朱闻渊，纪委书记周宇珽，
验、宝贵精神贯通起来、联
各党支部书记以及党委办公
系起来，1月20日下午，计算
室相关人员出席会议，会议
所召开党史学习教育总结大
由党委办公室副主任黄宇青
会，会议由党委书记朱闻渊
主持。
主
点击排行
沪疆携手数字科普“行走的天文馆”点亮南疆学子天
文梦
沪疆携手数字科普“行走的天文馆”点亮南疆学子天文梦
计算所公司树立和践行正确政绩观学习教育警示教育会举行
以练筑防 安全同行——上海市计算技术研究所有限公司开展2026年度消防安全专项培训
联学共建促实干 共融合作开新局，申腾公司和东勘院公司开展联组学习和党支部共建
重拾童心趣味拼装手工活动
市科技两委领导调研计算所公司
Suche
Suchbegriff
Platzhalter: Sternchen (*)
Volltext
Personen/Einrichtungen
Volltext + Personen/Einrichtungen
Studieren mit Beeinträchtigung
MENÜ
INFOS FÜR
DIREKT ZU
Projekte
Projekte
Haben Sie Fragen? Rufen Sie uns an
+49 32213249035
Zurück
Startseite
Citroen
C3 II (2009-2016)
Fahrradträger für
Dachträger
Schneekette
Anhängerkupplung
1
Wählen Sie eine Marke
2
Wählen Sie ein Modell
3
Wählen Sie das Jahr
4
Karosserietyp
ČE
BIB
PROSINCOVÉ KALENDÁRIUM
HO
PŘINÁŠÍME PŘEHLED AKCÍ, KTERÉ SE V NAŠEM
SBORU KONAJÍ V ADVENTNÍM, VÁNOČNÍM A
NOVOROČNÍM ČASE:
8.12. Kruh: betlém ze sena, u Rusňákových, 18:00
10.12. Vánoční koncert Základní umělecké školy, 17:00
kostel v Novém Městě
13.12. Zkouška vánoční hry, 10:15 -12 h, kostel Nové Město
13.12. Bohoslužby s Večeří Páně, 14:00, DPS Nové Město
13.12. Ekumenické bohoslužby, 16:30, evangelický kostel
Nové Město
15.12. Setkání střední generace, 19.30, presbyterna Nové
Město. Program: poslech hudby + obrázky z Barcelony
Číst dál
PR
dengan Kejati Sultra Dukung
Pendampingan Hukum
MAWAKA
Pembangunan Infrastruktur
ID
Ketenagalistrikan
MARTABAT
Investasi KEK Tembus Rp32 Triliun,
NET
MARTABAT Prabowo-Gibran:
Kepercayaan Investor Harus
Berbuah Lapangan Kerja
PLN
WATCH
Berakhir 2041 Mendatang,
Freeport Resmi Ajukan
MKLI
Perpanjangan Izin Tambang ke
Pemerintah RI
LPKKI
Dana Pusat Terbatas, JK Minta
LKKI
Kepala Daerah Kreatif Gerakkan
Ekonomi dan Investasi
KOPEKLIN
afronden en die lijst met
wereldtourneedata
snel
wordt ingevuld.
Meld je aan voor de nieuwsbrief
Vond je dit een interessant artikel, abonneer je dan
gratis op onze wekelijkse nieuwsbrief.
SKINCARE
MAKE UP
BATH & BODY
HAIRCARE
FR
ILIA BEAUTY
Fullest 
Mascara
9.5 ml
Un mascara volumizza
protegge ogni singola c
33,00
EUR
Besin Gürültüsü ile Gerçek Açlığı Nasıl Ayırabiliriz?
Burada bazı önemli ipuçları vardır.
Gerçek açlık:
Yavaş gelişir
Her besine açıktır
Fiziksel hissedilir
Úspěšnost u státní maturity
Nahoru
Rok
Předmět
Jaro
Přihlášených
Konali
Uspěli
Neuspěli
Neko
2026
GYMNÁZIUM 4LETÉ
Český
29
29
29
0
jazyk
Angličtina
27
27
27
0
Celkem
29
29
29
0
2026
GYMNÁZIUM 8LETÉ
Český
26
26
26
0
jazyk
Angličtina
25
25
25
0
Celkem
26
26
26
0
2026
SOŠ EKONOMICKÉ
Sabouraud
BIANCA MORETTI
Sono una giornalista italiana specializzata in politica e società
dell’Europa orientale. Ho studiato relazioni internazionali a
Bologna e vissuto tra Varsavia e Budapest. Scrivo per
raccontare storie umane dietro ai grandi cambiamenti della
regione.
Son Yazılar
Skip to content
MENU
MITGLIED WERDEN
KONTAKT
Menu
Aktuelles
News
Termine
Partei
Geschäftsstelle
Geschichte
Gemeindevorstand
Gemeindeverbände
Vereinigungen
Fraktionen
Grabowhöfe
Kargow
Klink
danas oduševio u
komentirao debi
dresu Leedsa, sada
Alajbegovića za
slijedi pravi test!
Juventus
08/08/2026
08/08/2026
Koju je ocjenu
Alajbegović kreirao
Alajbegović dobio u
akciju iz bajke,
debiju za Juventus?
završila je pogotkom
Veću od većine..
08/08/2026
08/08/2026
★ ★ ★ ★ ★
Task prompt:
In the preceding material, find each line holding the word "Einrichtungen" and copy it out.

Your solution:
Personen/Einrichtungen
Volltext + Personen/Einrichtungen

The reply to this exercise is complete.